### How to complete this task
Write out all the entries word for word and omit any pictures.

### Excerpted records
>>>>

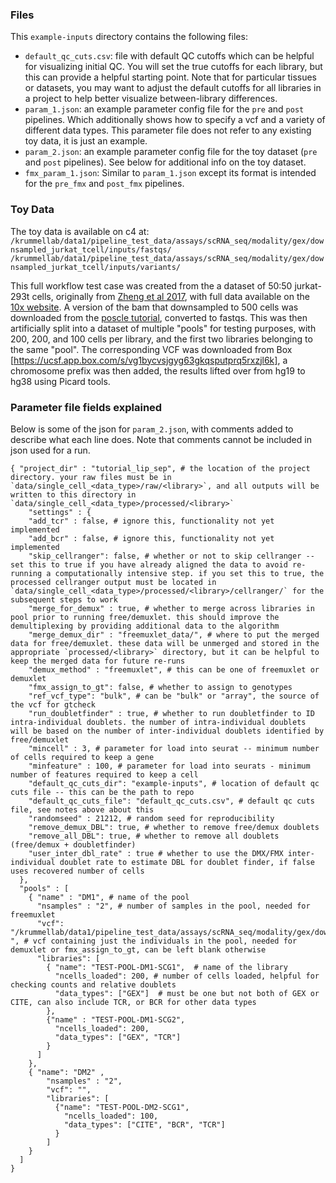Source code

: 
### Files
This `example-inputs` directory contains the following files:
* `default_qc_cuts.csv`: file with default QC cutoffs which can be helpful for visualizing initial QC. You will set the true cutoffs for each library, but this can provide a helpful starting point. Note that for particular tissues or datasets, you may want to adjust the default cutoffs for all libraries in a project to help better visualize between-library differences.
* `param_1.json`: an example parameter config file for the `pre` and `post` pipelines. Which additionally shows how to specify a vcf and a variety of different data types. This parameter file does not refer to any existing toy data, it is just an example. 
* `param_2.json`: an example parameter config file for the toy dataset (`pre` and `post` pipelines). See below for additional info on the toy dataset.
* `fmx_param_1.json`: Similar to `param_1.json` except its format is intended for the `pre_fmx` and `post_fmx` pipelines.


### Toy Data
The toy data is available on c4 at:
`/krummellab/data1/pipeline_test_data/assays/scRNA_seq/modality/gex/downsampled_jurkat_tcell/inputs/fastqs/`
`/krummellab/data1/pipeline_test_data/assays/scRNA_seq/modality/gex/downsampled_jurkat_tcell/inputs/variants/`

This full workflow test case was created from the a dataset of 50:50 jurkat-293t cells, originally from [Zheng et al 2017](https://www.nature.com/articles/ncomms14049), with full data available on the [10x website]( https://www.10xgenomics.com/resources/datasets/50-percent-50-percent-jurkat-293-t-cell-mixture-1-standard-1-1-0). A version of the bam that downsampled to 500 cells was downloaded from the [poscle tutorial](https://drive.google.com/drive/folders/1drNBY0SltMKpgLe_z9w1Swx1QK14uO5T), converted to fastqs. This was then artificially split into a dataset of multiple "pools" for testing purposes, with 200, 200, and 100 cells per library, and the first two libraries belonging to the same "pool". The corresponding VCF was downloaded from Box [https://ucsf.app.box.com/s/vg1bycvsjgyg63gkqsputprq5rxzjl6k], a chromosome prefix was then added, the results lifted over from hg19 to hg38 using Picard tools.

### Parameter file fields explained

Below is some of the json for `param_2.json`, with comments added to describe what each line does.
Note that comments cannot be included in json used for a run.

```
{ "project_dir" : "tutorial_lip_sep", # the location of the project directory. your raw files must be in `data/single_cell_<data_type>/raw/<library>`, and all outputs will be written to this directory in `data/single_cell_<data_type>/processed/<library>`
    "settings" : {
    "add_tcr" : false, # ignore this, functionality not yet implemented
    "add_bcr" : false, # ignore this, functionality not yet implemented
    "skip_cellranger": false, # whether or not to skip cellranger -- set this to true if you have already aligned the data to avoid re-running a computationally intensive step. if you set this to true, the processed cellranger output must be located in `data/single_cell_<data_type>/processed/<library>/cellranger/` for the subsequent steps to work
    "merge_for_demux" : true, # whether to merge across libraries in pool prior to running free/demuxlet. this should improve the demultiplexing by providing additional data to the algorithm
    "merge_demux_dir" : "freemuxlet_data/", # where to put the merged data for free/demuxlet. these data will be unmerged and stored in the appropriate `processed/<library>` directory, but it can be helpful to keep the merged data for future re-runs
    "demux_method" : "freemuxlet", # this can be one of freemuxlet or demuxlet
    "fmx_assign_to_gt": false, # whether to assign to genotypes
    "ref_vcf_type": "bulk", # can be "bulk" or "array", the source of the vcf for gtcheck
    "run_doubletfinder" : true, # whether to run doubletfinder to ID intra-individual doublets. the number of intra-individual doublets will be based on the number of inter-individual doublets identified by free/demuxlet
    "mincell" : 3, # parameter for load into seurat -- minimum number of cells required to keep a gene
    "minfeature" : 100, # parameter for load into seurats - minimum number of features required to keep a cell
    "default_qc_cuts_dir": "example-inputs", # location of default qc cuts file -- this can be the path to repo 
    "default_qc_cuts_file": "default_qc_cuts.csv", # default qc cuts file, see notes above about this
    "randomseed" : 21212, # random seed for reproducibility
    "remove_demux_DBL": true, # whether to remove free/demux doublets
    "remove_all_DBL": true,	# whether to remove all doublets (free/demux + doubletfinder)
    "user_inter_dbl_rate" : true # whether to use the DMX/FMX inter-individual doublet rate to estimate DBL for doublet finder, if false uses recovered number of cells
  },
  "pools" : [
    { "name" : "DM1", # name of the pool
      "nsamples" : "2", # number of samples in the pool, needed for freemuxlet
      "vcf": "/krummellab/data1/pipeline_test_data/assays/scRNA_seq/modality/gex/downsampled_jurkat_tcell/inputs/variants/jurkat_293t_exons_only_w_chr_hg38.vcf ", # vcf containing just the individuals in the pool, needed for demuxlet or fmx_assign_to_gt, can be left blank otherwise
      "libraries": [
        { "name": "TEST-POOL-DM1-SCG1",  # name of the library
          "ncells_loaded": 200, # number of cells loaded, helpful for checking counts and relative doublets
          "data_types": ["GEX"]  # must be one but not both of GEX or CITE, can also include TCR, or BCR for other data types
        },
        {"name" : "TEST-POOL-DM1-SCG2",
          "ncells_loaded": 200,
          "data_types": ["GEX", "TCR"]
        }
      ]
    },
    { "name": "DM2" ,
        "nsamples" : "2",
        "vcf": "",
        "libraries": [
          {"name": "TEST-POOL-DM2-SCG1",
            "ncells_loaded": 100,
            "data_types": ["CITE", "BCR", "TCR"]
          }
        ]
    }
  ]
}
```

<<<<

### Solution to the exercise
Source code

: 
### Files
This `example-inputs` directory contains the following files:
* `default_qc_cuts.csv`: file with default QC cutoffs which can be helpful for visualizing initial QC. You will set the true cutoffs for each library, but this can provide a helpful starting point. Note that for particular tissues or datasets, you may want to adjust the default cutoffs for all libraries in a project to help better visualize between-library differences.
* `param_1.json`: an example parameter config file for the `pre` and `post` pipelines. Which additionally shows how to specify a vcf and a variety of different data types. This parameter file does not refer to any existing toy data, it is just an example. 
* `param_2.json`: an example parameter config file for the toy dataset (`pre` and `post` pipelines). See below for additional info on the toy dataset.
* `fmx_param_1.json`: Similar to `param_1.json` except its format is intended for the `pre_fmx` and `post_fmx` pipelines.


### Toy Data
The toy data is available on c4 at:
`/krummellab/data1/pipeline_test_data/assays/scRNA_seq/modality/gex/downsampled_jurkat_tcell/inputs/fastqs/`
`/krummellab/data1/pipeline_test_data/assays/scRNA_seq/modality/gex/downsampled_jurkat_tcell/inputs/variants/`

This full workflow test case was created from the a dataset of 50:50 jurkat-293t cells, originally from [Zheng et al 2017](https://www.nature.com/articles/ncomms14049), with full data available on the [10x website]( https://www.10xgenomics.com/resources/datasets/50-percent-50-percent-jurkat-293-t-cell-mixture-1-standard-1-1-0). A version of the bam that downsampled to 500 cells was downloaded from the [poscle tutorial](https://drive.google.com/drive/folders/1drNBY0SltMKpgLe_z9w1Swx1QK14uO5T), converted to fastqs. This was then artificially split into a dataset of multiple "pools" for testing purposes, with 200, 200, and 100 cells per library, and the first two libraries belonging to the same "pool". The corresponding VCF was downloaded from Box [https://ucsf.app.box.com/s/vg1bycvsjgyg63gkqsputprq5rxzjl6k], a chromosome prefix was then added, the results lifted over from hg19 to hg38 using Picard tools.

### Parameter file fields explained

Below is some of the json for `param_2.json`, with comments added to describe what each line does.
Note that comments cannot be included in json used for a run.

```
{ "project_dir" : "tutorial_lip_sep", # the location of the project directory. your raw files must be in `data/single_cell_<data_type>/raw/<library>`, and all outputs will be written to this directory in `data/single_cell_<data_type>/processed/<library>`
    "settings" : {
    "add_tcr" : false, # ignore this, functionality not yet implemented
    "add_bcr" : false, # ignore this, functionality not yet implemented
    "skip_cellranger": false, # whether or not to skip cellranger -- set this to true if you have already aligned the data to avoid re-running a computationally intensive step. if you set this to true, the processed cellranger output must be located in `data/single_cell_<data_type>/processed/<library>/cellranger/` for the subsequent steps to work
    "merge_for_demux" : true, # whether to merge across libraries in pool prior to running free/demuxlet. this should improve the demultiplexing by providing additional data to the algorithm
    "merge_demux_dir" : "freemuxlet_data/", # where to put the merged data for free/demuxlet. these data will be unmerged and stored in the appropriate `processed/<library>` directory, but it can be helpful to keep the merged data for future re-runs
    "demux_method" : "freemuxlet", # this can be one of freemuxlet or demuxlet
    "fmx_assign_to_gt": false, # whether to assign to genotypes
    "ref_vcf_type": "bulk", # can be "bulk" or "array", the source of the vcf for gtcheck
    "run_doubletfinder" : true, # whether to run doubletfinder to ID intra-individual doublets. the number of intra-individual doublets will be based on the number of inter-individual doublets identified by free/demuxlet
    "mincell" : 3, # parameter for load into seurat -- minimum number of cells required to keep a gene
    "minfeature" : 100, # parameter for load into seurats - minimum number of features required to keep a cell
    "default_qc_cuts_dir": "example-inputs", # location of default qc cuts file -- this can be the path to repo 
    "default_qc_cuts_file": "default_qc_cuts.csv", # default qc cuts file, see notes above about this
    "randomseed" : 21212, # random seed for reproducibility
    "remove_demux_DBL": true, # whether to remove free/demux doublets
    "remove_all_DBL": true,	# whether to remove all doublets (free/demux + doubletfinder)
    "user_inter_dbl_rate" : true # whether to use the DMX/FMX inter-individual doublet rate to estimate DBL for doublet finder, if false uses recovered number of cells
  },
  "pools" : [
    { "name" : "DM1", # name of the pool
      "nsamples" : "2", # number of samples in the pool, needed for freemuxlet
      "vcf": "/krummellab/data1/pipeline_test_data/assays/scRNA_seq/modality/gex/downsampled_jurkat_tcell/inputs/variants/jurkat_293t_exons_only_w_chr_hg38.vcf ", # vcf containing just the individuals in the pool, needed for demuxlet or fmx_assign_to_gt, can be left blank otherwise
      "libraries": [
        { "name": "TEST-POOL-DM1-SCG1",  # name of the library
          "ncells_loaded": 200, # number of cells loaded, helpful for checking counts and relative doublets
          "data_types": ["GEX"]  # must be one but not both of GEX or CITE, can also include TCR, or BCR for other data types
        },
        {"name" : "TEST-POOL-DM1-SCG2",
          "ncells_loaded": 200,
          "data_types": ["GEX", "TCR"]
        }
      ]
    },
    { "name": "DM2" ,
        "nsamples" : "2",
        "vcf": "",
        "libraries": [
          {"name": "TEST-POOL-DM2-SCG1",
            "ncells_loaded": 100,
            "data_types": ["CITE", "BCR", "TCR"]
          }
        ]
    }
  ]
}
```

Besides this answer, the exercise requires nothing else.